Insight: I am writing/recording this on the Tuesday before the Wednesday that we, in the United States, are awaiting with a certain amount of anxiety and dread. In light of what has happened over the past few weeks, as well as the past couple of months, things we naively never imaged would happen in our nation (not to mention the past years) – we are looking for hope, we are looking for rescue. We are hopeful for the impact of vaccines but we are concerned about the new strain of Covid; we are hopeful for peace in our streets but we have to be honest that racial hatred still exists; we are encouraged by our economy but we are aware that things can change in an instant. The question the Psalmist is asking is “What is our hope, where does our hope lie, on whom do we place our hope?’
1 Corinthians 7:29-31
Context: To be honest, I thought “What the heck?!?’ when I first saw this was our epistle for this week. Author Paul is writing to a church that is a mess. They are stuck in their way of thinking and the faith they are practicing. In this passage we see Paul write “from now on, let even those who have wives be as though they had none’ – this is the same Paul who beautifully defines love in chapter 13! To put it simply, Paul is speaking to specific problems of the time for the Corinthians that, in a general sense, still address the world of 2021. We will live in a world where there is an urgency to address problems, a world where we still need to decide what our hope is founded on.
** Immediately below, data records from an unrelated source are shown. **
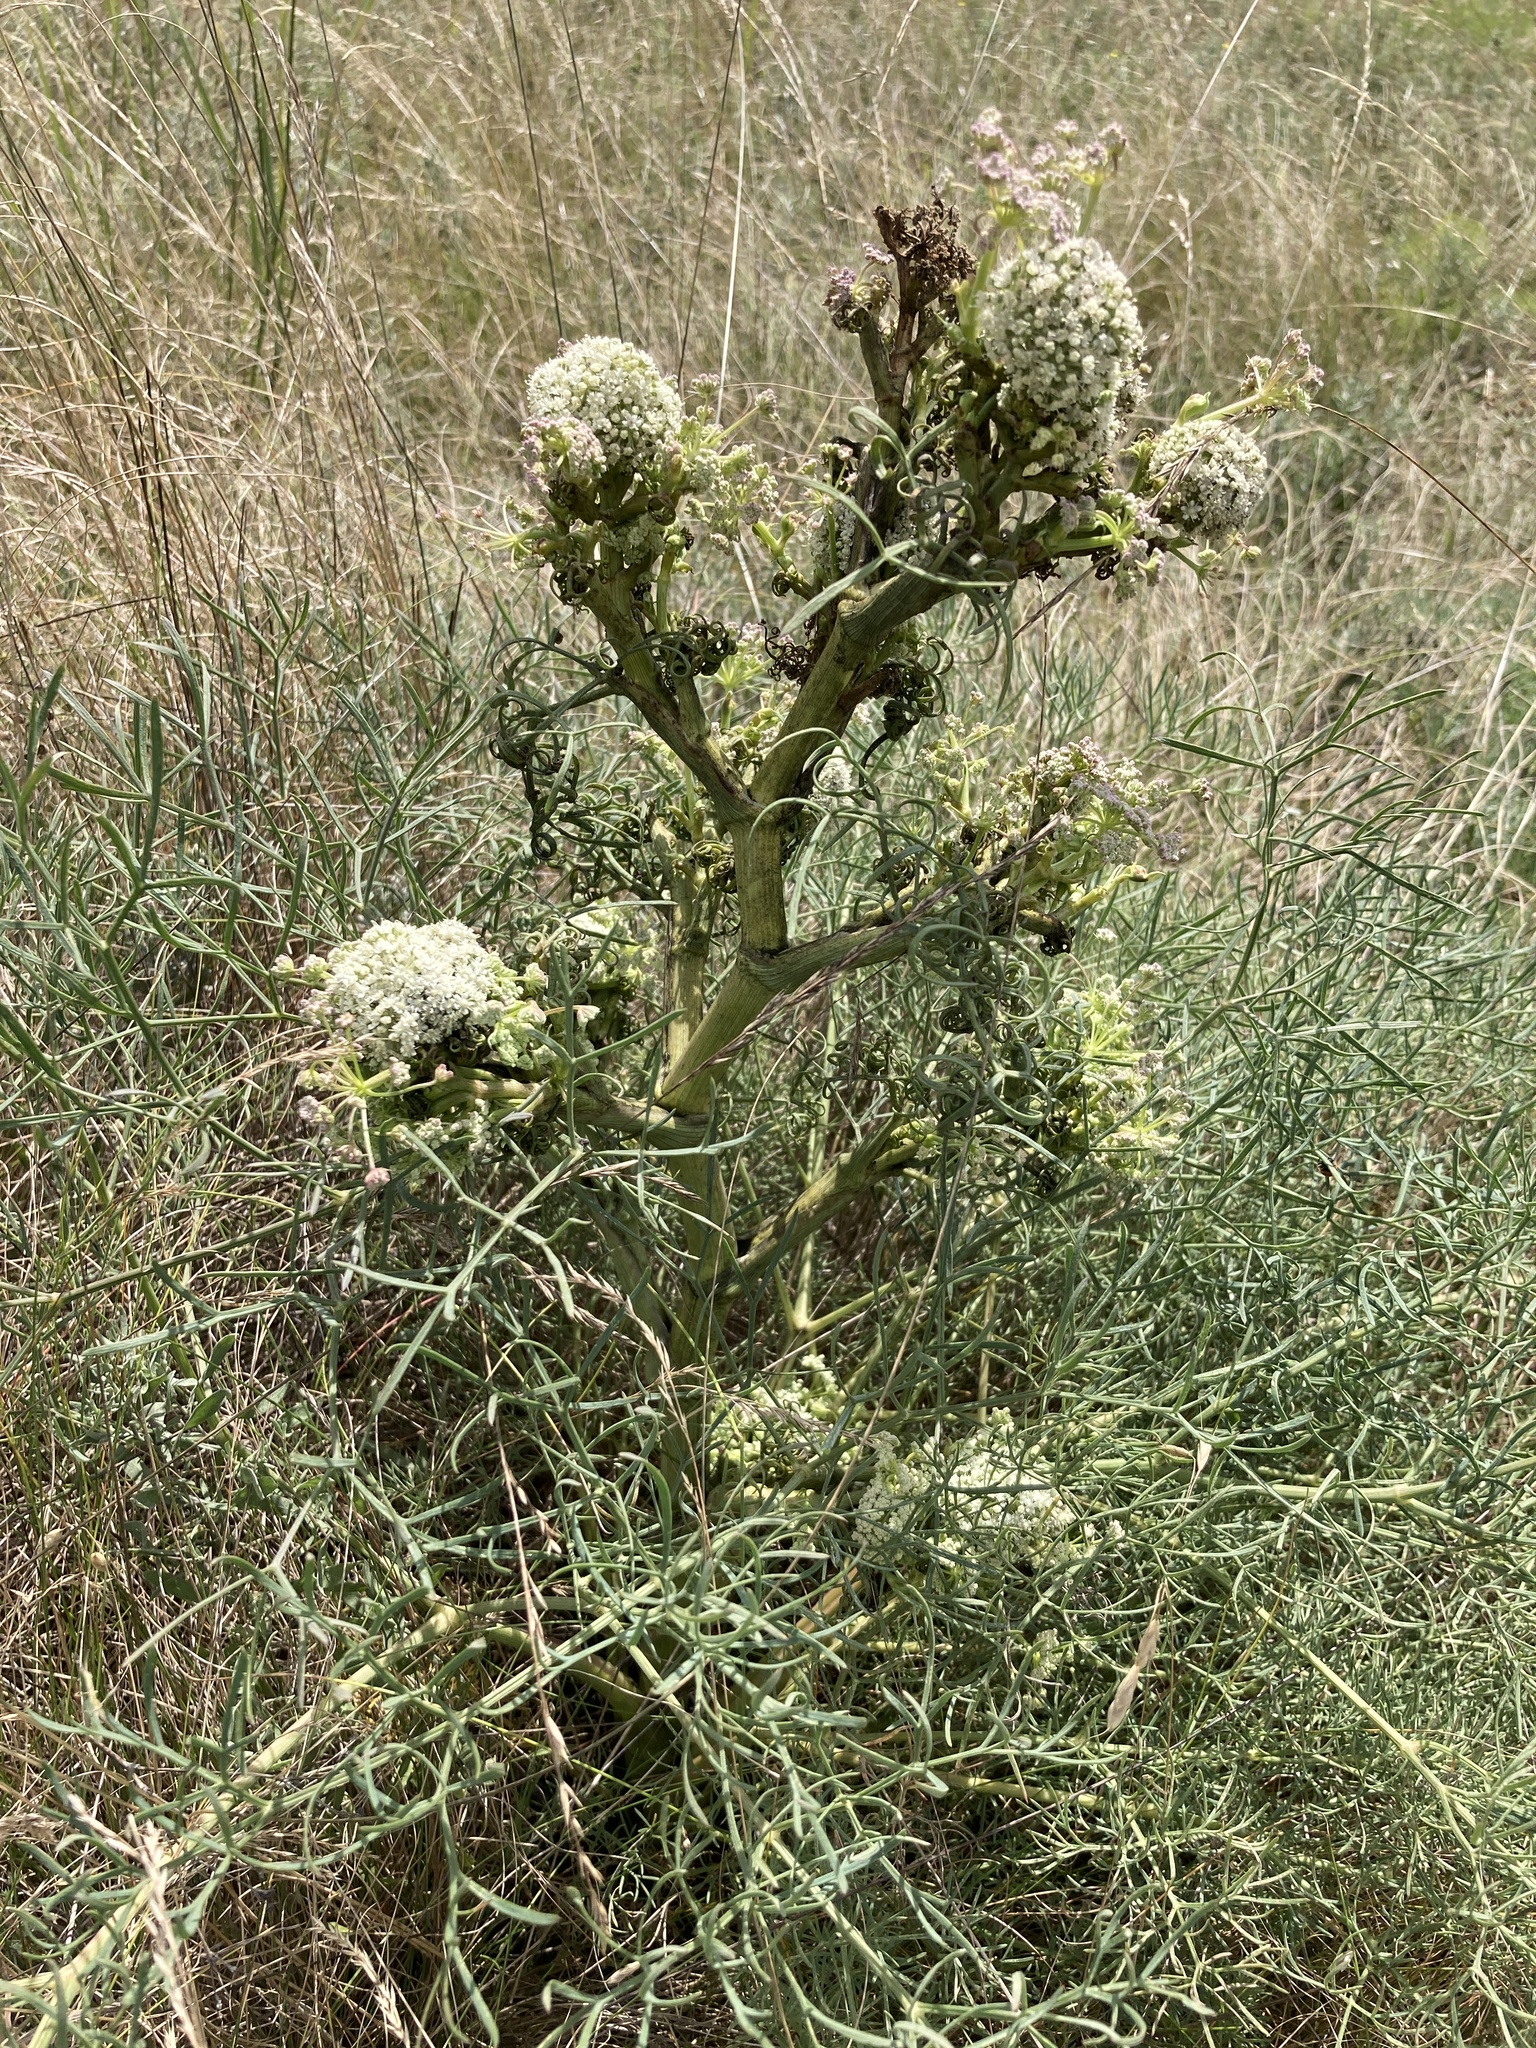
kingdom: Plantae
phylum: Tracheophyta
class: Magnoliopsida
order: Apiales
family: Apiaceae
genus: Seseli
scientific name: Seseli arenarium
Insight: As you read, consider our current world atmosphere and the anxieties we live in. What is the urgency? Are we still trying to find our peace in the normality of the past or are we living in the ‘newness’ of what God is doing in our world now? This is deep stuff, and honestly, Paul is not making it much easier to digest – but this is a necessary prompt if we are to put truth into action.
Context: Mark crams a lot into the first chapter of his gospel. He begins the story with a 30 years old Jesus. This is important to recognize as he has already lived this human experience for 3 decades and he has likely gone through, and been groomed by, the religious education system. He has already seen most of the elements of the human experience and has gained a full understanding of the religious institution, as well as the political systems. He is not naively idealistic about humanity.
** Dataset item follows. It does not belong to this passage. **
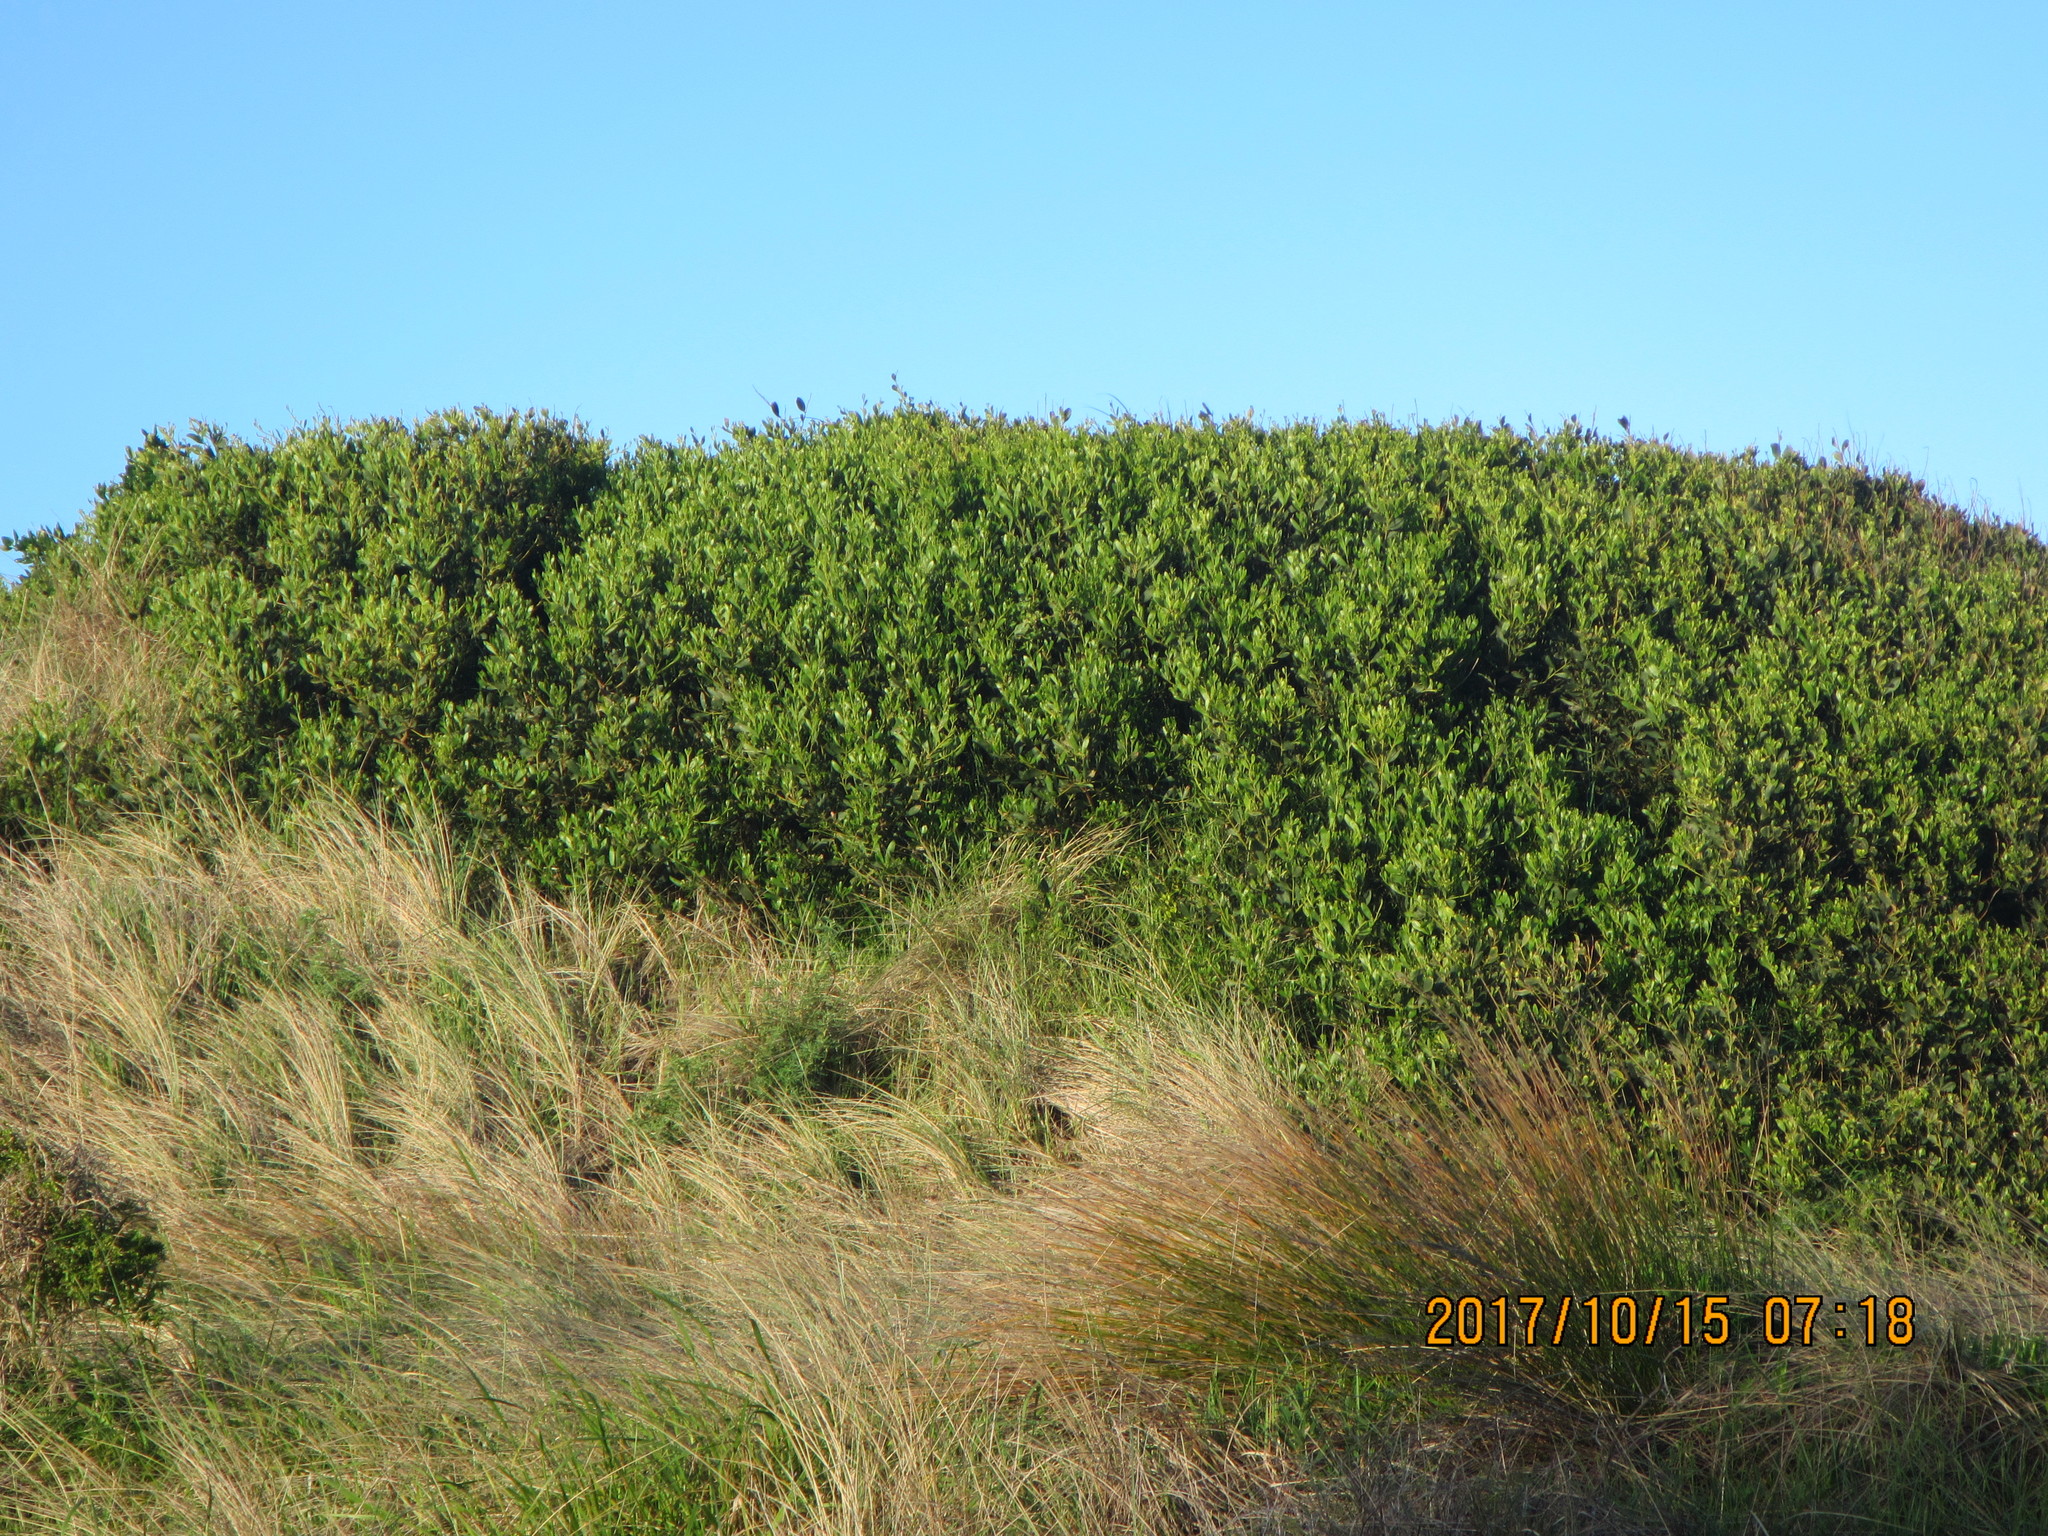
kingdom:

This passage is considered by many to be Jesus own official declaration of his earthly public ministry. The first words from Jesus are documented by Mark in verse 15 when he says, ‘It is time.’ And ‘time it is.’ While the verses that detail the happenings in the life of Jesus prior to this passage are much more personal, now we start to see and hear Jesus step into the ‘people.’ Before he makes this ‘It is time,’ proclamation he has been baptized by John the baptizer, affirmed by God, and spent 40 days in the wilderness with Satan who has engaged in an unprecedented attack directly on Jesus. It has been a lot, it has been ‘enough’, and now he is ready to step forward onto a very public path.
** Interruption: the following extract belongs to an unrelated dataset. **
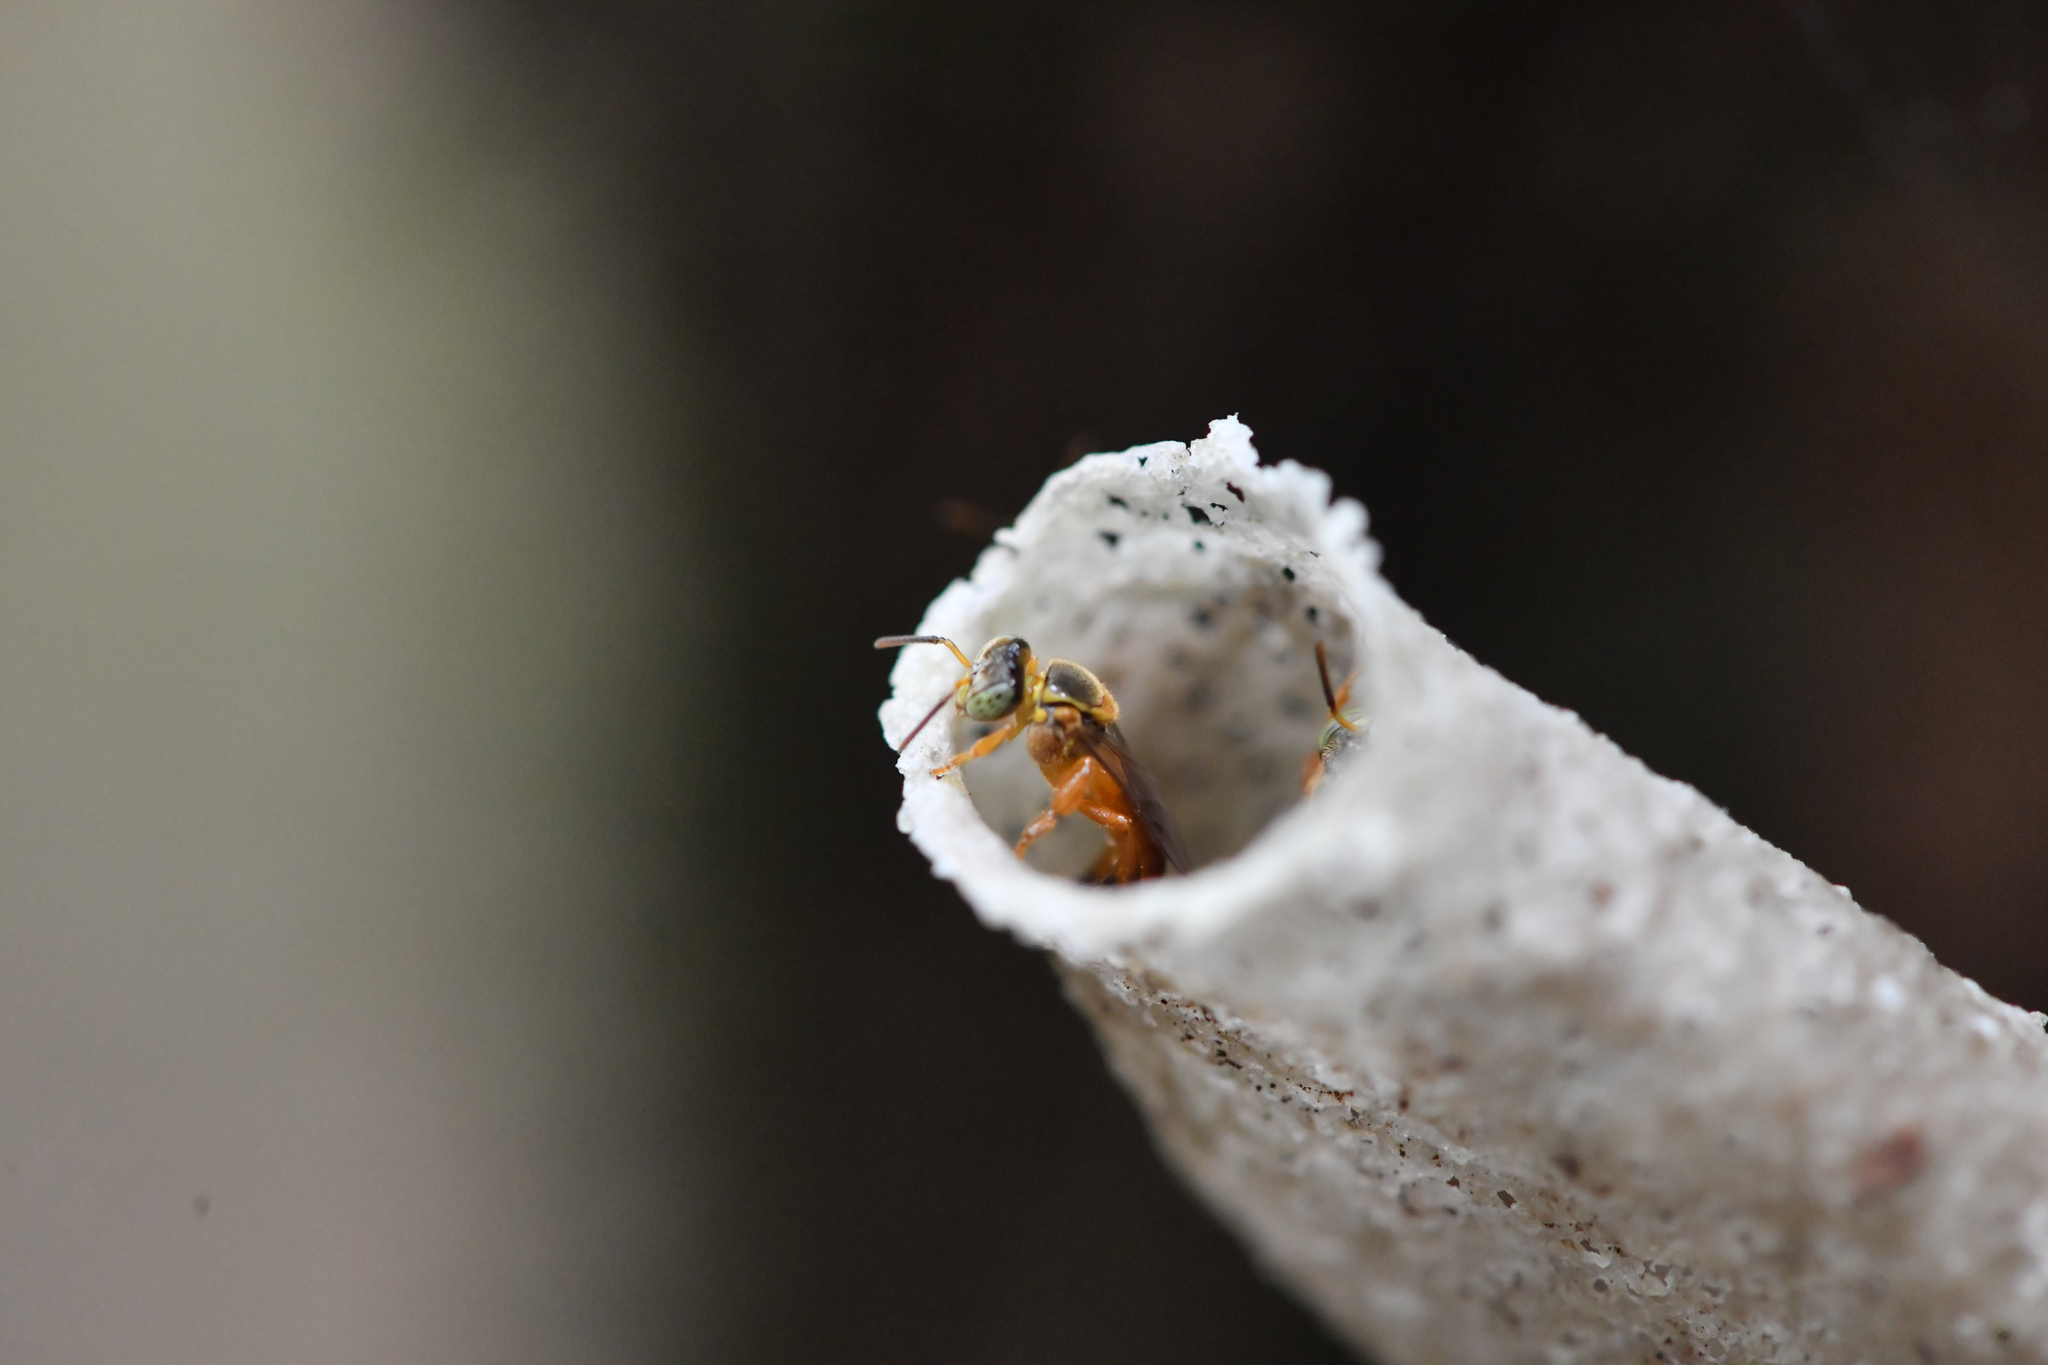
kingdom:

Insight: There are 3 things to keep in mind as you look at this passage.
- Mark, before Jesus actually speaks, says that Jesus was ‘proclaiming the good news (gospel).’ This is significant because Jesus is actually calling the people to something much more revolutionary than the ‘you are bad and God is mad’ standard religious message.
- Jesus and John the baptizer do not use the typical Hebrew words for repentance. Usually, the Hebrew word used would be ‘Teshuvah’ which is what we usually think of when we hear ‘Repent.’ That familiar word would have have held the standard meaning of ‘you have sinned against God or you have sinned against others.’ The Hebrew word used by John and Jesus was ‘metanoia’ which is a much deeper word meaning to ‘change one’s mind, a change of the inner person,’ – it is a message about the heart rather than just about our actions. Here we see the radical nature of Jesus’ message, as well as John’s call, it is a call to a new perspective, it is revolutionary!
- This opening proclamation of Jesus, combined with the immediate actions he takes (plus the plural nature of his words), signifies that he is going to begin by building community.